I desperately needed to get a handle on this.
It took some time, but ultimately I was victorious in decluttering the grip of stress on my heart and in my life. Now, panic attacks are nothing more than an awful memory. Today, I share 10 tips for conquering this debilitating and frightening problem with the hope and prayer that they will help you declutter them forever as well!
- Understand it’s all in your head – This is both frightening and reassuring at the same time. If you and your doctor have been diligent in ruling out any other physical issues, succumb to the fact that emotional stress can have physical consequences. Own it. You can’t fix what you don’t acknowledge or admit, so take this first, crucial step.
- Accept your responsibility – While the circumstances causing your panic attacks may not be your fault or within your control, how you choose to handle them is. Allowing your emotions to ‘free fall’ and wreak havoc on your body is just as much a choice as reining them in and managing them.
- Uncover the problem – What is causing your stress? What is the root of the problem? Resist the urge to focus on the side effects and symptoms of the problem. Dig through the fluff and get to the heart of the issue.
- Hit your challenge head on – Granted, some problems are more easily managed than others, but there are always options. Always. Brainstorm and investigate all possible solutions. Leave no stone unturned.
- Take action – Start with the most encouraging, effective, and healthy solution to whatever is causing your stress and work your way down the list. Don’t be lazy and don’t give up. Your health and happiness depend on your determination.
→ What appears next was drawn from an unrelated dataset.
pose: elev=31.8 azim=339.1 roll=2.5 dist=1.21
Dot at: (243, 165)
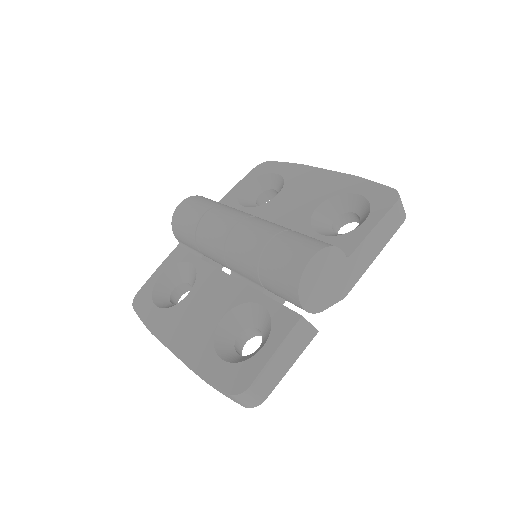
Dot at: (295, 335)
- Manage the attacks – Remember, panic attacks are a ‘mental’ thing, so talk your way through them. Tell yourself the facts – ‘stress is trying to take over’ ‘I have the ability to calm myself down’ ‘I refuse to allow my anxiety to control my body and my life’ ‘I have the power to thwart this attack and stave it off’ ‘This does NOT have to continue’ ‘I amNOT dying’ Have your statements of affirmation ready to go and accessible when needed.
- Exercise – Walk, run, do jumping jacks…something. When my attacks would happen during the night, I would flip on all the lights and start walking brisk laps around the interior of my home. The results were amazing. According to Dr. M, it is physically impossible to be depressed (stress and anxiety are components of depression) while you are engaging in physical exercise.
- Journal – Get your worries out of your head and onto paper. Grammar and punctuation rules don’t apply here, just purge the information from your brain in whatever form or fashion it spills out. Both freeing and helpful, journaling before bedtime can pave the way for a great night’s sleep.
- Talk – This is the same concept as journaling, just another medium of communication useful in reducing the worries swirling around in your head. Confide in a trusted friend, seek counseling, or join a support group. Talking and sharing can be incredibly therapeutic.
- Seek God – Go to God in prayer and ask Him to strengthen you, equip you, and guide you. Ask for truths and solutions to be revealed. Ask for deliverance from the bondage of stress and panic attacks.
You are not alone. Panic attacks are a quiet epidemic. They aren’t easy to talk about or explain. Many go undiagnosed. To some, they may suggest weakness and vulnerability. Defeat. They’re traumatizing. Exhausting.
But they CAN BE OVERCOME! And it doesn’t necessarily have to be a long, drawn out process. Panic attacks thrive in dark places where fear hides and shame grows. I want to reassure you that positive change can happen quite quickly. Expose panic attacks for what they are, take action, and declutter them forever. They will soon be a thing of the past!